Translational changes upon aging and dietary restriction in progeroid DNA-repair-deficient mice

Authors

Ivar van Galen^1,2, Rutger A. Ozinga^1,2, Damon A. Hofman^1,2, Jip van Dinter^1,2, Sem A.G. Engels¹, Kimberly Smit^1,2, Sebastiaan van Heesch^1,2, Jan H.J. Hoeijmakers^1,2,3,4, Wilbert P. Vermeij^1,2,#

¹Princess Máxima Center for Pediatric Oncology, Utrecht, Netherlands

²Oncode Institute, Utrecht, Netherlands

³Department of Molecular Genetics, Erasmus MC Cancer Institute, Erasmus University Medical Center Rotterdam, Rotterdam, Netherlands

⁴Institute for Genome Stability in Ageing and Disease, Cologne Excellence Cluster for Cellular Stress Responses in Aging-Associated Diseases (CECAD), University of Cologne, Cologne, Germany

^#Correspondence to Wilbert P. Vermeij; W.P.Vermeij@prinsesmaximacentrum.nl

Article | PDF | Supplementary

Abstract

Aging is a complex multifactorial phenomenon largely driven by damaged macromolecules. We showed recently that with aging time- and exposure-dependent accumulation of DNA damage derails the basal process of transcription physically stalling RNA polymerase, lowering and skewing the transcriptional landscape in a gene-length-dependent fashion. However, how this influences the translational output and whether translation is similarly affected is largely unknown. Here, we present a parallel analysis of transcriptional and translational liver profiles from the well-characterized Ercc1^Δ/− progeroid, DNA repair-deficient mouse model compared to wildtype under ad libitum conditions and upon dietary restriction (DR), which strongly delays aging in this mutant. Using ribosome profiling, we found that transcriptional changes during accelerated, normal, and delayed aging are largely preserved at the translational level ruling out a major translational impact on gene expression in aging. Moreover, in both Ercc1^Δ/− and aged wild-type mice there was a prioritization of inflammation, metabolic redesign, and expression of translation initiation factors, along with a shift in codon occupancy.
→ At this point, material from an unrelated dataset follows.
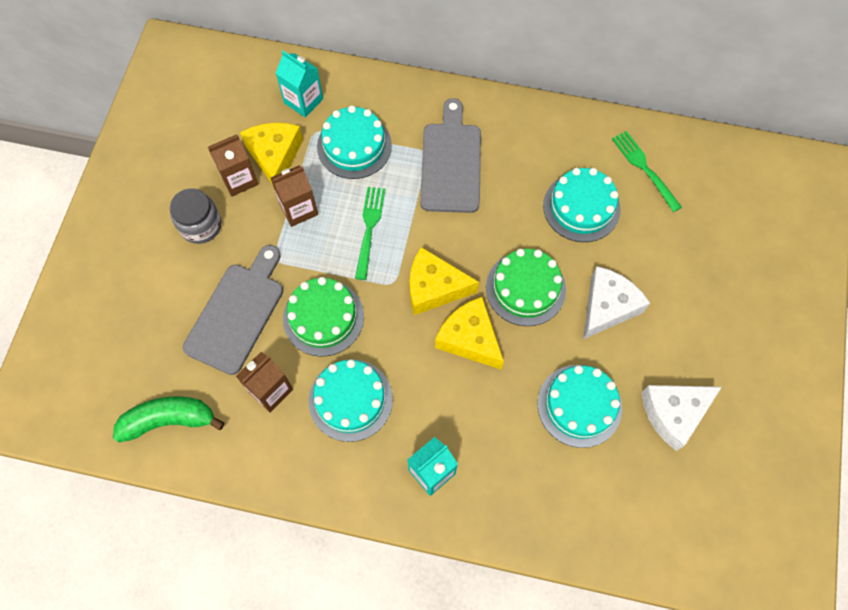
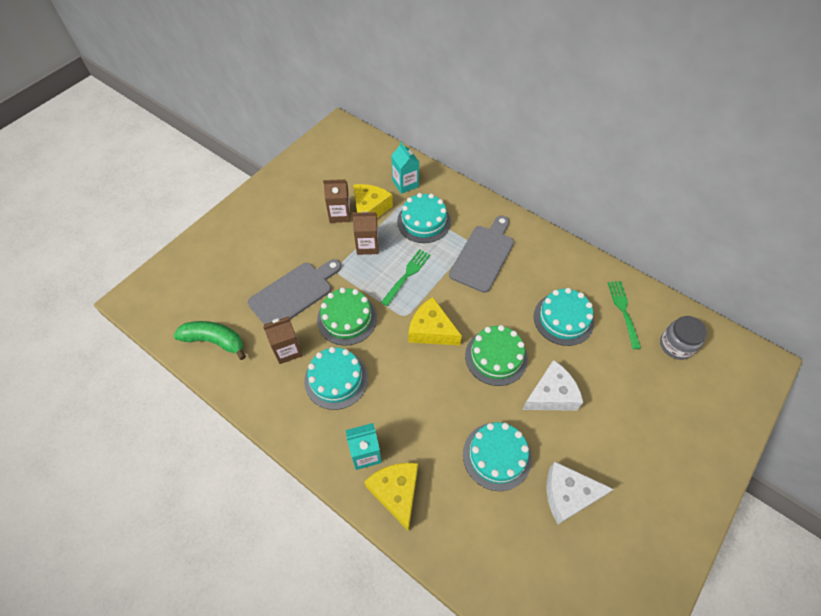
camera: 25 degrees right, 10 degrees down
(201, 225) = (301, 232): grey jar -> grey jar (676, 345)
(469, 338) = (439, 374): yellow cheese -> yellow cheese (396, 492)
While translation initiation factors were further increased by DR, absolute codon occupancy was partially normalized showing a discordant response. Additionally, increased ribosomal pausing and a relative reduction of upstream open reading frame expression were both further intensified by DR. Together these data infer a finetuning of the translational output, e.g. by regulating upstream open reading frames under various cellular stress situations. This study uncovers a complex interplay between DR, DNA damage, aging, and translational regulation, highlighting the potential of DR to modify DNA damage-driven translational dynamics during aging.